• **Excerpt to read**
## Start

Non-target screening of organic compounds in offshore produced water by GC×GC-MS

Chemicals and reagents

Benzoic acid, phenol, cycolhexanecarboxylic acid, octanoic acid, dichloromethane (LiChroSolv, Merck, Darmstadt, Germany), n-hexane (SupraSolv for gas chromatography MS, Merck, Darmstadt, Germany), magnesium sulfate (ReagentPlus, Redi-Dri, Sigma–Aldrich, St. Louis, MO, USA), N,O-bis(trimethylsilyl)trifluoroacetamide containing 1% of trimethylchlorosilane (BSTFA+TMCS, Supelco, Bellefonte, PA, USA) were used as received. Deuterated internal standards (naphthalene-d₈, acenaphthene-d₁₀, phenanthrene-d₁₀, chrysene-d₁₂, Supelco analytical standards) were used to monitor retention time shifts. ¹D retention index calibration was performed using a linear C7 to C30 saturated alkanes mixture (Supelco, TraceCERT, Sigma–Aldrich, St. Louis, MO, USA). High purity water was obtained from a Milli-Q Advantage A10 unit. All chemicals and reagents were used as received.

Sampling and sample preparation

Produced water samples were donated by Mærsk Oil & Gas (now Total E&P). The samples were acquired from a producing field (water-injected) located in the Danish region of the North Sea. The sampling campaign took place between June 2018 and February 2019. The samples were taken at irregular intervals with no replicates. Water samples were collected at the test separator on the production platform following protocols established by the operator. The test separator is a simple gravity-based three-phase separator where the water settles below the oil and can be sampled. No cleaning or further processing of the samples was carried out at the platforms. The samples were received in plastic bottles (1 L), aliquoted (500 mL), and immediately treated with dilute hydrochloric acid (18%, one mL per 100 mL sample) for a final pH < 2. Nine samples from the received batch were selected for analysis. The samples were selected due to the absence of dispersed oil droplets as evaluated by visual inspection (using microscope). The samples were stored in the dark at 4 °C until extraction and analysis.

Three aliquots (50 mL) of each produced water sample were extracted using separate glassware. The aliquots were filtered through a 0.45 µm PTFE-filter to remove solids and particles. Each 50 mL aliquot was extracted with DCM (50 mL). The organic phase was washed with saturated aqueous sodium chloride (50 mL) and carefully removed in vacuo. The residue was reconstituted in n-hexane (1.5 mL) and dried over MgSO₄. An aliquot (1,000 µL) of the sample was transferred to a two mL vial, combined with deuterated internal standards (for monitoring of retention time stability), combined with BSTFA+TMCS (50 µL) and incubated at 70 °C for 30 min, whereafter, it was allowed to return to room temperature. The derivatized sample was further diluted 10-fold with n-hexane and immediately analyzed on the GC×GC-MS.

Extraction recovery and reproducibility

A model produced water containing five representative model compounds (benzoic acid, phenol, 2-naphthoic acid, cyclohexanecarboxylic acid, and octanoic acid, each at 5 ppm, total organics 25 ppm) in synthetic formation water (see Supplemental Information) was prepared to establish variability in the sample preparation protocol and instrumental analysis. The concentration of total organics was chosen to emulate typical levels encountered at production platforms. The model water was extracted four times in two batches following an identical procedure as for the produced water samples. Three procedural blanks were prepared to establish background levels and experimental sources of contamination.

## End

• **Entries from a dataset**
## Start

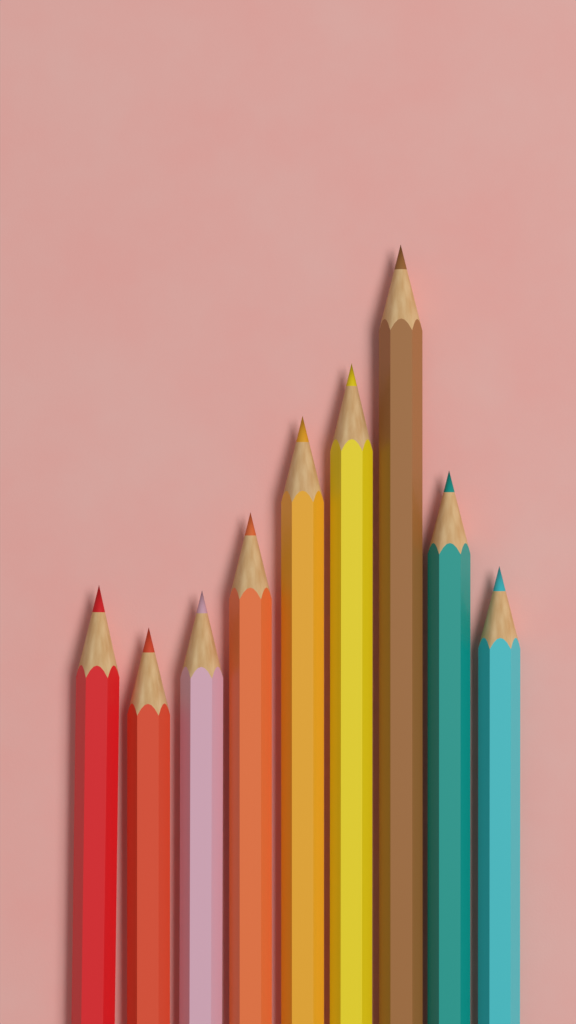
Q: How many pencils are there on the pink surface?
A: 9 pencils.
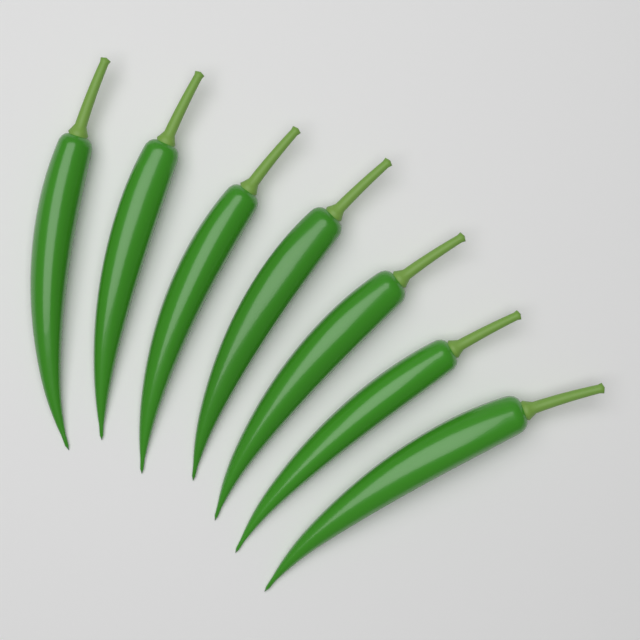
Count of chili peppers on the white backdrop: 7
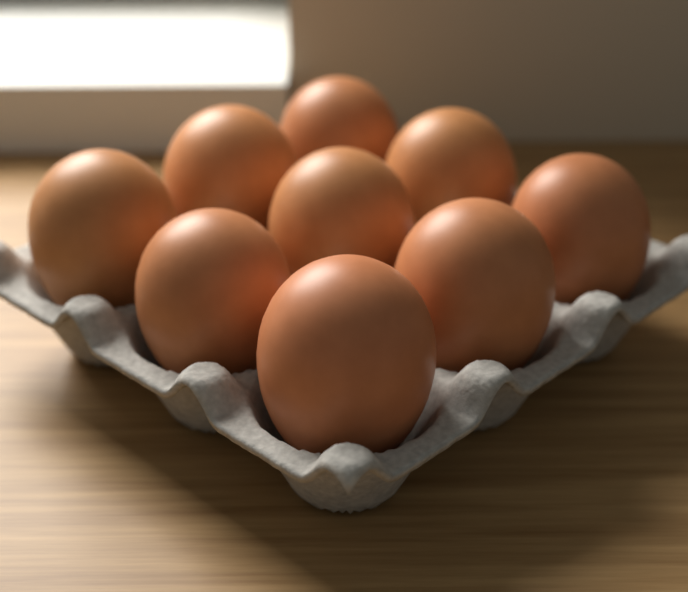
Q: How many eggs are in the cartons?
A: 9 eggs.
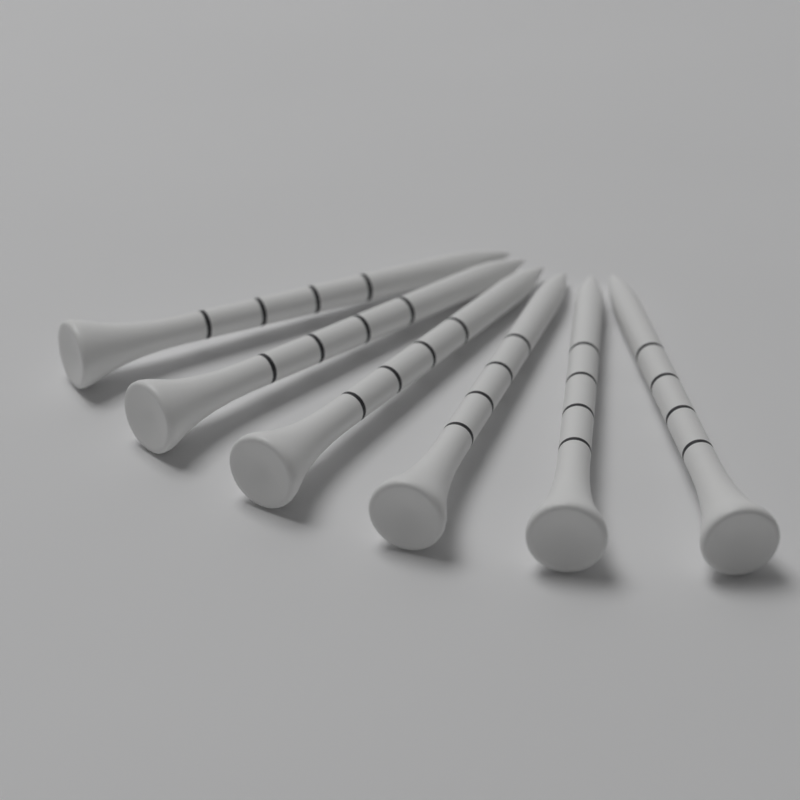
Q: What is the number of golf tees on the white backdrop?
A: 6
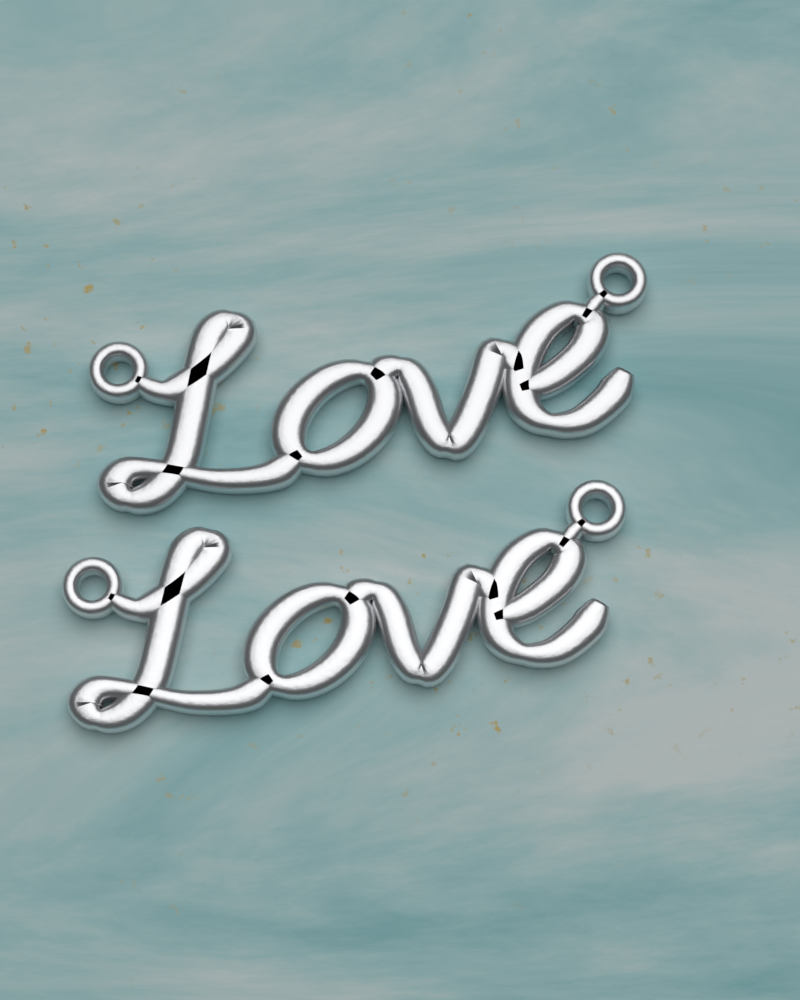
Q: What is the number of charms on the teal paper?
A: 2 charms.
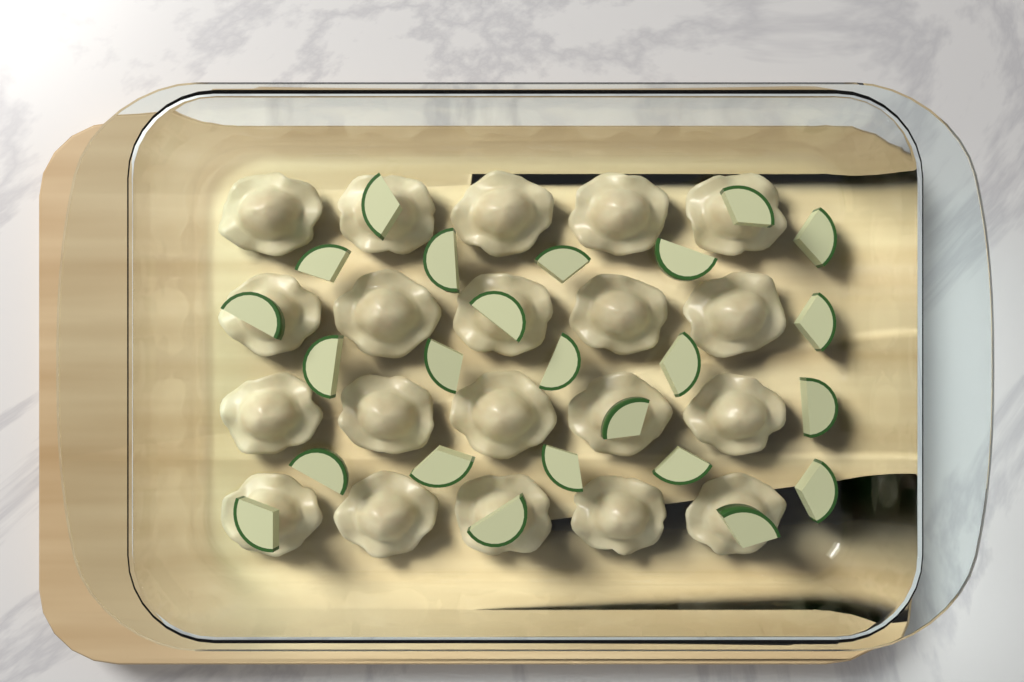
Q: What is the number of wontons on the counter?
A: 20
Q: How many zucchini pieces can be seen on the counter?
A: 24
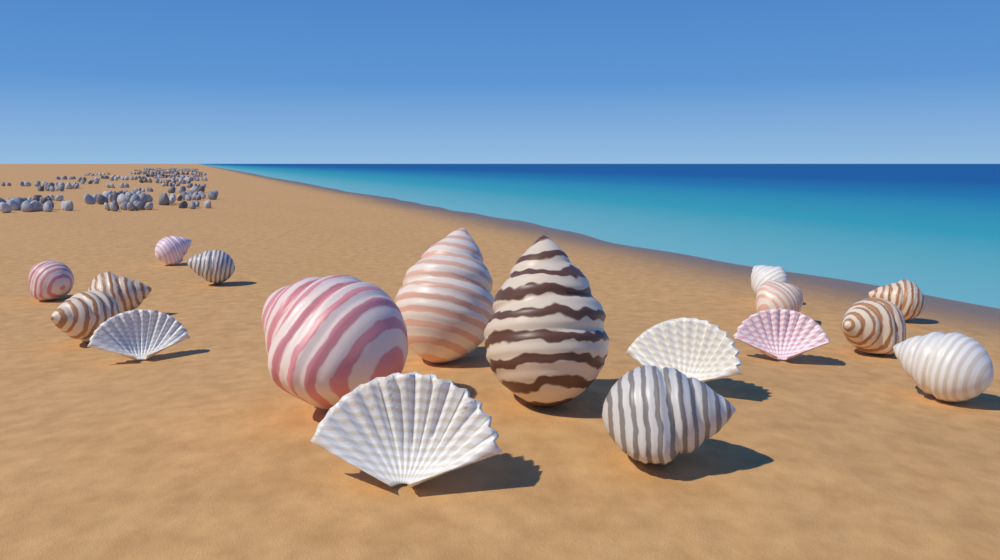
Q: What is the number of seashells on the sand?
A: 18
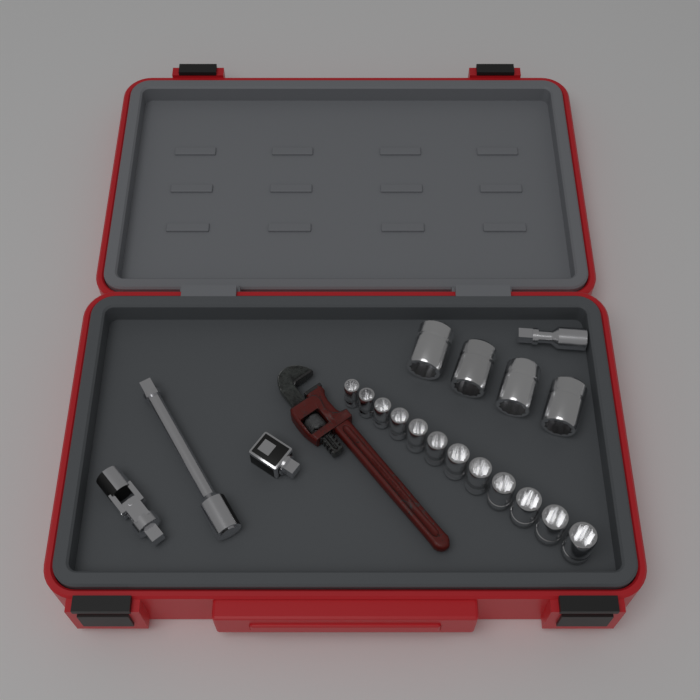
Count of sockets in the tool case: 16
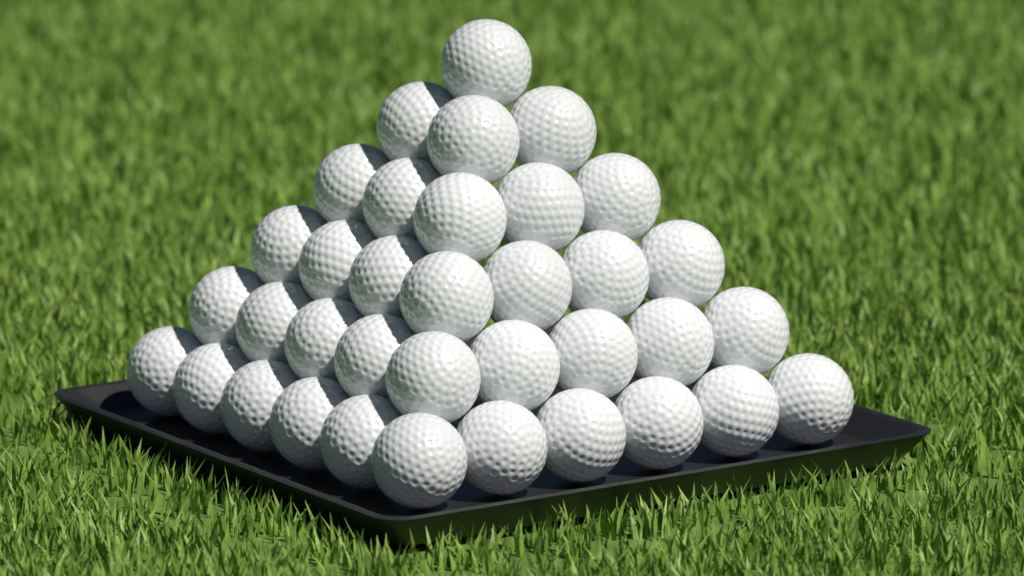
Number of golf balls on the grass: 36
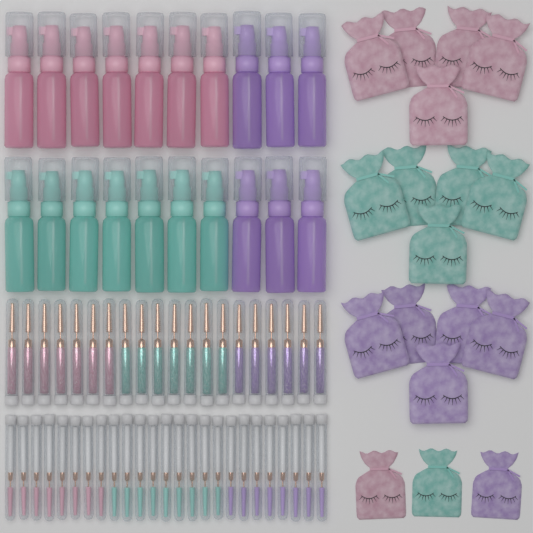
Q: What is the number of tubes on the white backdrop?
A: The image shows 45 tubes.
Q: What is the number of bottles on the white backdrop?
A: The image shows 20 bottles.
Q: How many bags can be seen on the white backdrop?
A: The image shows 18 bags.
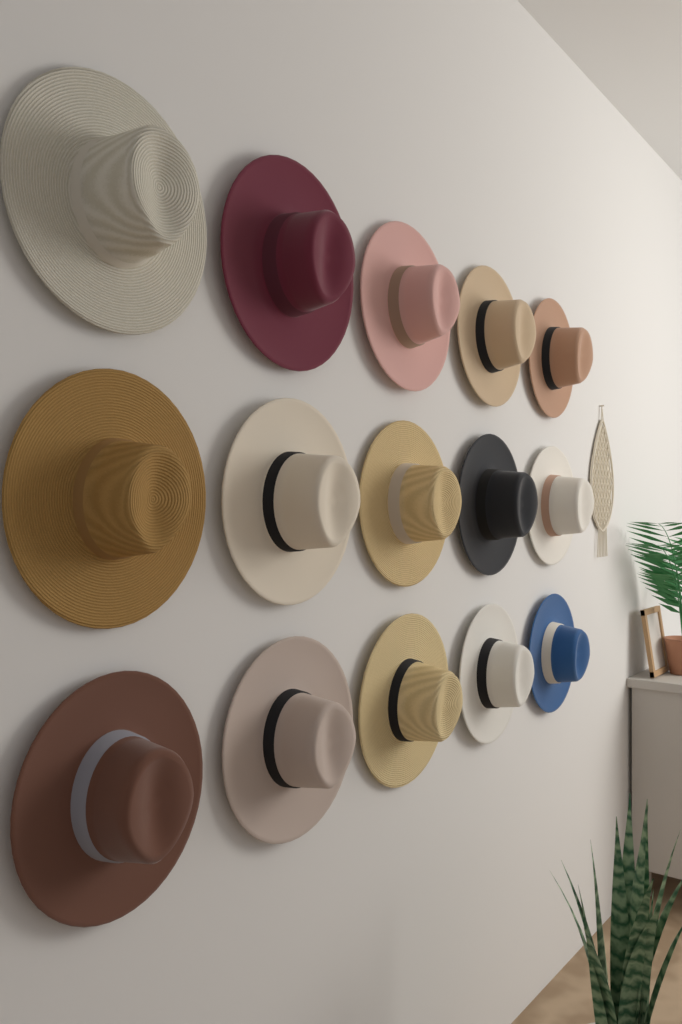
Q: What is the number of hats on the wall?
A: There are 15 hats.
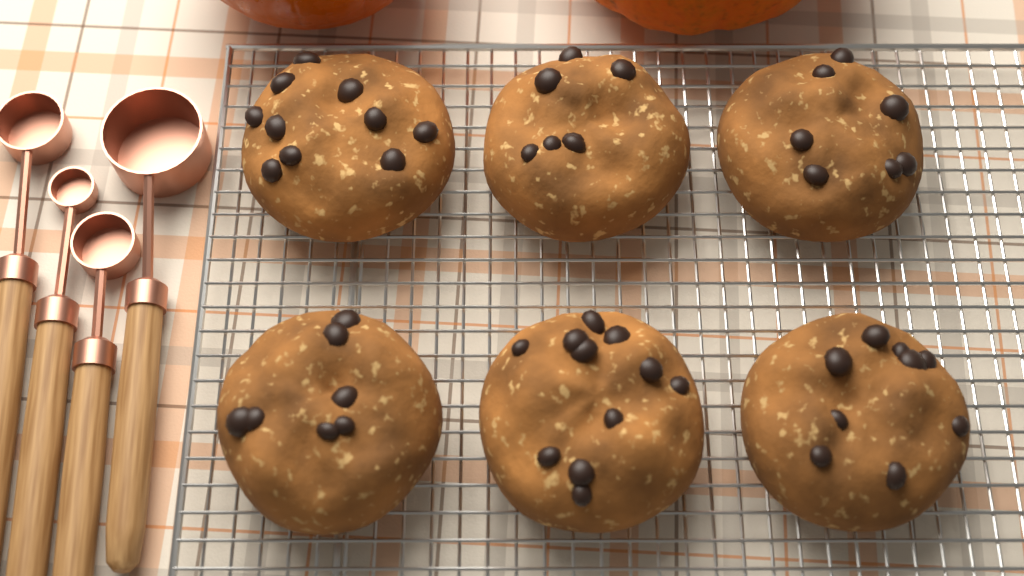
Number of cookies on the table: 6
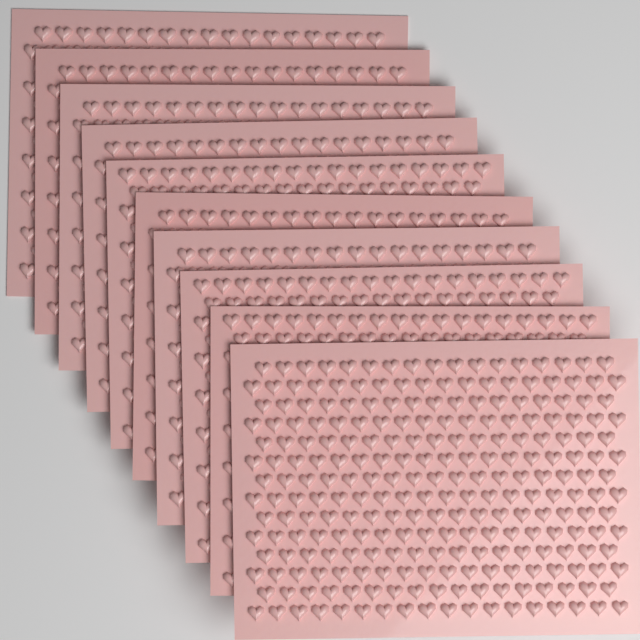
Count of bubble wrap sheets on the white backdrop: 10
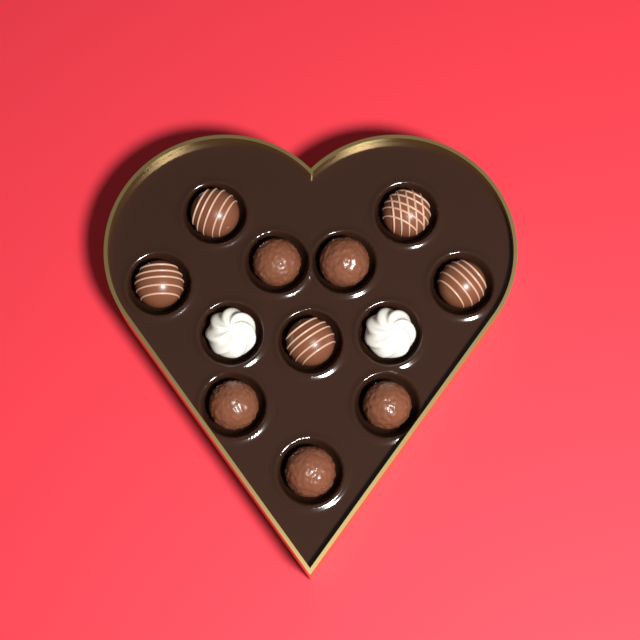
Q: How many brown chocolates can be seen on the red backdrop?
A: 10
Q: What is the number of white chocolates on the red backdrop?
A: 2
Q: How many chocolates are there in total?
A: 12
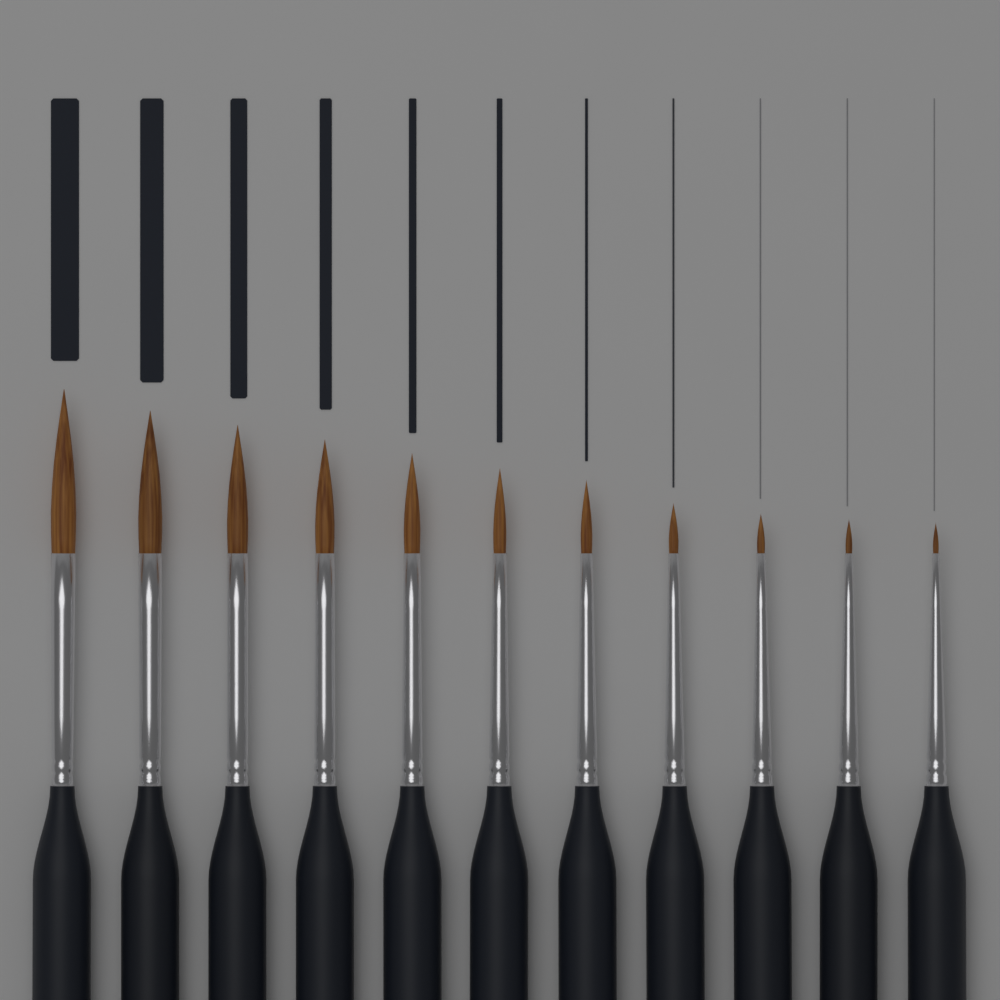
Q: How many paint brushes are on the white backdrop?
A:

## End

• **Directions for this task**
Please reproduce the produced water methods text word for word, starting with "A model produced" and going on through "sources of contamination.".

• **Response**
A model produced water containing five representative model compounds (benzoic acid, phenol, 2-naphthoic acid, cyclohexanecarboxylic acid, and octanoic acid, each at 5 ppm, total organics 25 ppm) in synthetic formation water (see Supplemental Information) was prepared to establish variability in the sample preparation protocol and instrumental analysis. The concentration of total organics was chosen to emulate typical levels encountered at production platforms. The model water was extracted four times in two batches following an identical procedure as for the produced water samples. Three procedural blanks were prepared to establish background levels and experimental sources of contamination.